Ao contrário do que a Polícia de Segurança Pública (PSP) comunicou sobre a ocorrência que levou ao óbito de Muniz, a vítima não ameaçou com uma faca o policial que disparou. O desmentido foi confirmado pela Rádio e Televisão Portuguesa (RTP), a partir de uma fonte que teve acesso ao depoimento do próprio soldado da PSP à Justiça.
A morte de Odair Muniz provocou revoltas no Zambujal, Cova da Moura, Portela de Carnaxide e Santo Antonio dos Cavaleiros (Loures), bairros populares dos municípios da Grande Lisboa. Houve queima de ônibus e carros nas noites de 21, 22 e 23 de outubro. São áreas em que prevalece uma população pobre, com muitos imigrantes.
“Tolerância zero” para criminalizar as vítimas
A mesma polícia foi convocada para impor o que o primeiro-ministro chamou de “tolerância zero” com a violência. Além de ineficaz, a intervenção policial pouco adiantou, porque os protestos continuaram e se espalharam nas noites seguintes. Foram registradas 60 ocorrências nos concelhos de Lisboa, Amadora, Oeiras, Odivelas, Loures, Cascais, Sintra e Seixal. A maioria era de carros, caixotes e depósitos de lixo incendiados.
A extrema-direita ligou o sinal de alerta e levou o assunto para o Parlamento. O objetivo era defender as forças de segurança e criminalizar a revolta. O carro seria roubado e o motorista teria ameaçado o policial com uma arma branca. Foi o que seus discípulos difundiram nas redes sociais.
Na realidade, nem o carro era roubado e nem a vítima ameaçou o policial, como revelaram as imagens de uma câmera de vigilância. Segundo a PSP, Odair tinha uma faca dentro da bolsa. O agravante é que o soldado em questão tem apenas 20 anos e fazia patrulhamento com uma arma de fogo. Odair Muniz era cozinheiro e tinha um café na região.
Associação denuncia infiltração da extrema-direita na PSP
Não satisfeita com a morte, a polícia ainda foi à casa de Odair Muniz e arrombou a porta do apartamento, onde se juntavam parentes e amigos.
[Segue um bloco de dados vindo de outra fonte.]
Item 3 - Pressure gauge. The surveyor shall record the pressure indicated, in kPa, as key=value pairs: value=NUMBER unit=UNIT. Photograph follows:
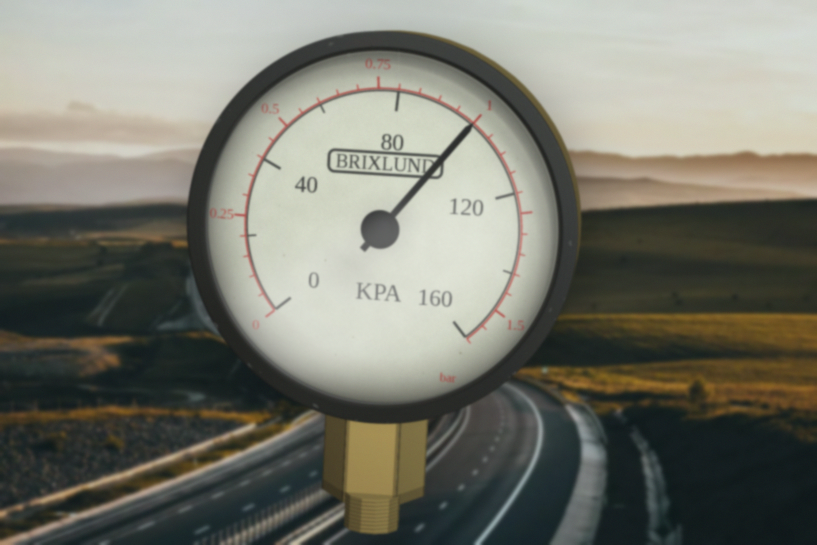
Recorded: value=100 unit=kPa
Mónica, viúva de Odair, barrou os policiais empunhando a foto do marido e gritando aos agentes que queriam entrar “na casa de um homem que morreu”.
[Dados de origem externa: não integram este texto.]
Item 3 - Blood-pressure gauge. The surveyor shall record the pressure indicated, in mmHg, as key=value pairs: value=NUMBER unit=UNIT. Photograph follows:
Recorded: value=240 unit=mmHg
A associação SOS Racismo condenou a morte de Odair Moniz, apontando a vítima como mais um na “longa lista de pessoas negras mortas às mãos da polícia de segurança pública”, que “acontece num contexto político de exacerbação do discurso de ódio e de um securitarismo estigmatizante dirigido às comunidades negras“.
A SOS Racismo sublinha ainda que a PSP está “inegavelmente infiltrada pela extrema-direita racista”. A apuração do caso está a cargo do Ministério Público, com apoio da Polícia Judicial.